Cancer wears a personal face.
When the late columnist Lisa Pierot was diagnosed at age 37 with breast cancer, she was given a 95 percent cure rate. At the time of her the diagnosis, she was married with two daughters, owned and ran a mortgage company, lived on a beautiful island and had - as she described - the perfect life.
Two years into this positive prognosis, cancer had spread to the bone. Pierot went from being a breast cancer patient with the best chance of survival, to being a breast cancer patient with terminal cancer.
During the next nine years, she endured chemotherapy, a stem-cell transplant, hormone therapy and radiation. Both her mother and sister were diagnosed with breast cancer. Pierot sold her share of the business and left her home on the island.
Many of us walked this journey with Pierot. Soon after her diagnosis, she began writing columns for therapy - her experiences living with cancer and all the changes cancer can bring to a life. Most of those columns appeared in The Palm Beach Post and many in the Sanibel-Captiva Islander. E-mails and letters from readers became her lifeline at the end of her days.
She often wrote how her readers gave her a sense of purpose, as she faced her toughest battles: Grief over losing her mother to cancer, the knowledge that her own cancer had returned in her liver, and confronting an addiction to painkillers that strained her relationship with her daughters.

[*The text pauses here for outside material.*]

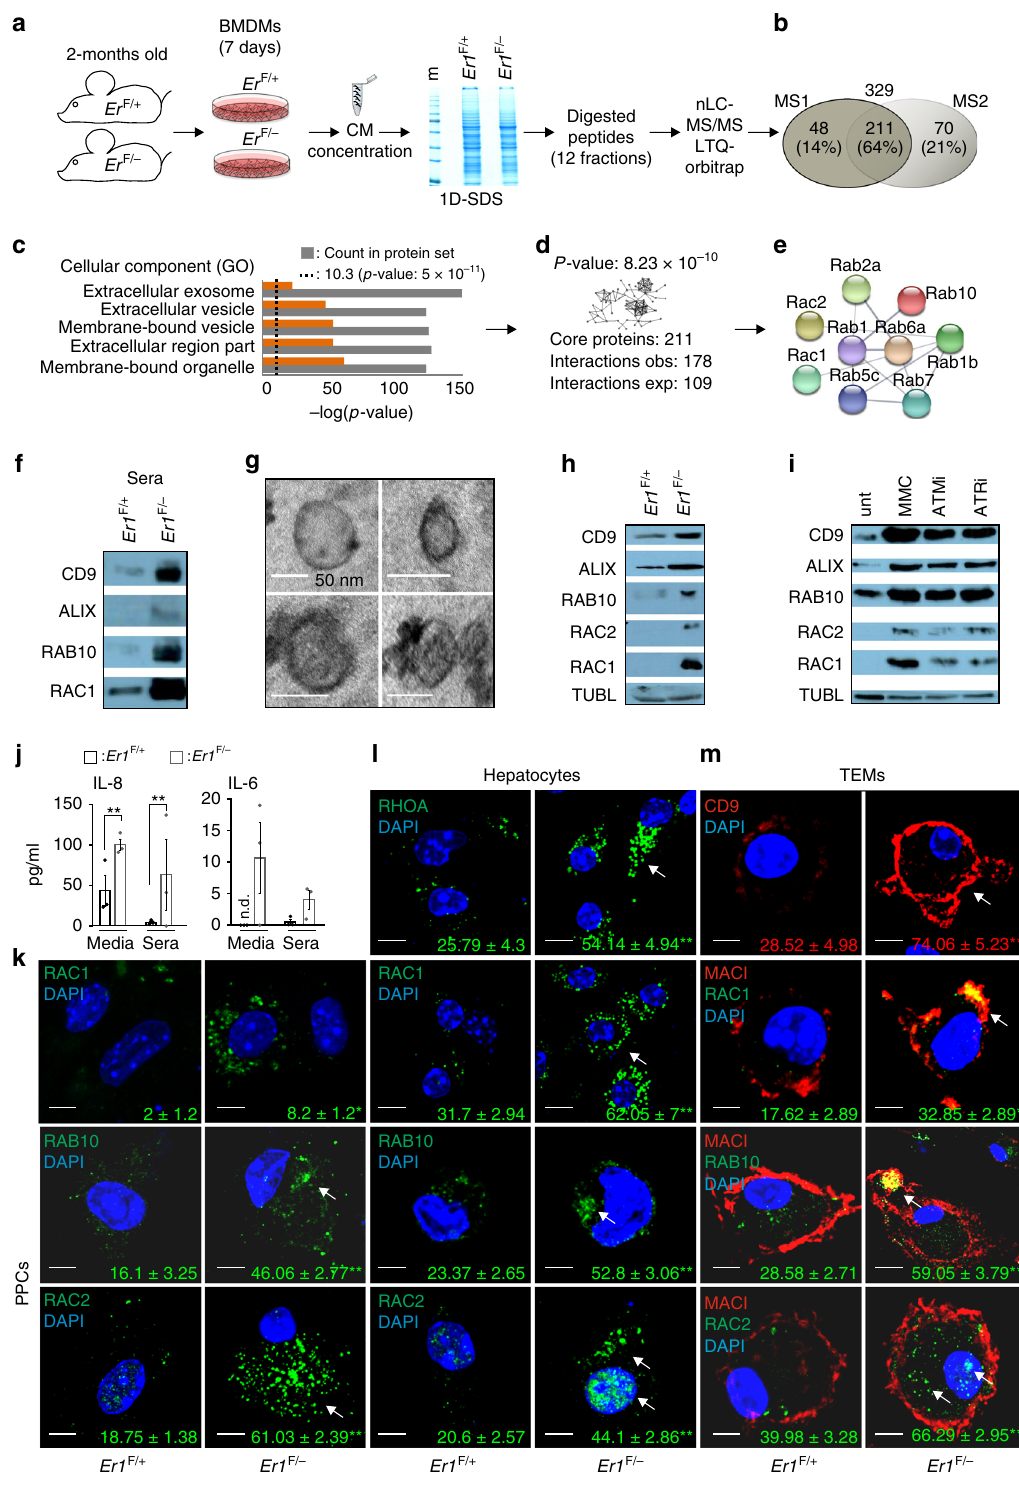
Er1 − / − or wt. MEF-derived EVs (Fig. 8e; as indicated). In agreement, wt. PPCs treated with Er1 F/ + or Er1 F/ − EVs derived from either macrophages or monocytes and with EVs derived from Er1 − / − or wt. adipocytes or MEFs leads to the accumulation of GLUT1 and iNOS (Supplementary Fig. 10A) and to the 2- NBDG uptake (Supplementary Fig. 10B) only in recipient cells exposed to Er1 F/ − macrophage-derived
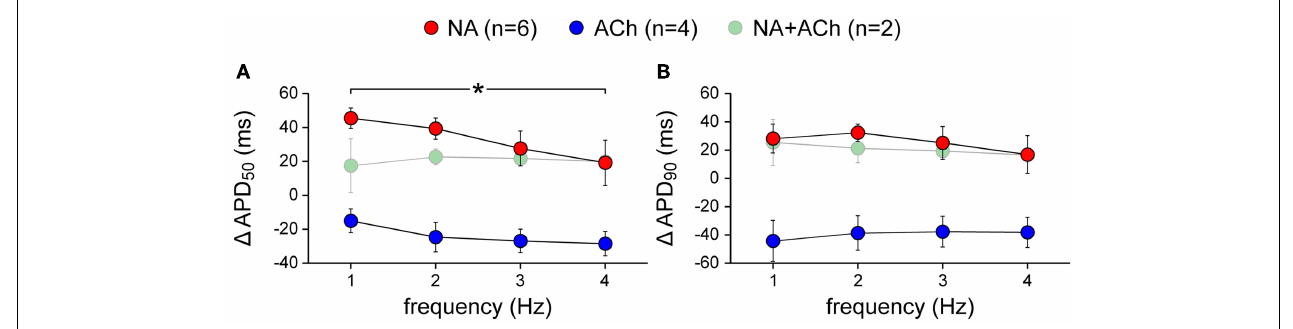
(“NA + ACh,” green symbols). Cells were stimulated at 1–4Hz. Asterisk indicates significant difference between stimulus frequencies. (A) Action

One of her columns - written after the cancer had returned and she had decided to discontinue treatment - read, in part: "And then, slowly, happiness came. It was not a kind of happiness I had experienced before. It didn't depend on what I was doing or whom I was with. I didn't need to prove anything anymore, not to myself and not to anyone else. I gave myself permission to live the rest of my life on my own terms. Finally I understood what it meant to be a survivor. The journey, at last, had brought me home. And as it turns out, home truly is where the heart is."
In early March 2006, Lisa Pierot lost her battle with cancer. While staying at her father's house, she passed away in her sleep.
Pierot was 48.
Most of us are aware of the massive efforts being put forth by any number of organizations to educate about and raise funds for breast cancer awareness and prevention.
The Susan G. Komen Race for the Cure, for example, pulls in both men and women to its efforts - and their children. FordCares.com has involved at least one popular television program and its actors/characters - "Grey's Anatomy." Avon has, over the last 16-plus years, raised and awarded more than $585 million in 50 countries worldwide for awareness and education, screening and diagnosis, access to treatment, for support services and scientific research. And locally, Sanibel Beauty Salon offers educational and fundraising opportunities year 'round.
All of these efforts have touched women, their fathers, their husbands and their sons everywhere.
Next week, the Sanibel City Council will hold an educational session about Breast Cancer Awareness on Tuesday, Oct. 6 beginning at 8:15 a.m. in MacKenzie Hall prior to the regular meeting, where a proclamation declaring October as Breast Cancer Awareness Month will be read.
Mary Ann Loh, a volunteer who is the Education Chair for the Southwest Florida Affiliate of Susan G. Komen For the Cure, will be the guest speaker. The Sanibel resident has a Master's degree in Nursing and has spent her entire career providing health education.
This event is open to the public. All breast cancer survivors, as well as all those wishing to know more about breast cancer prevention and treatment for themselves or their loved ones, are invited to attend.
We urge all of our readers to do so.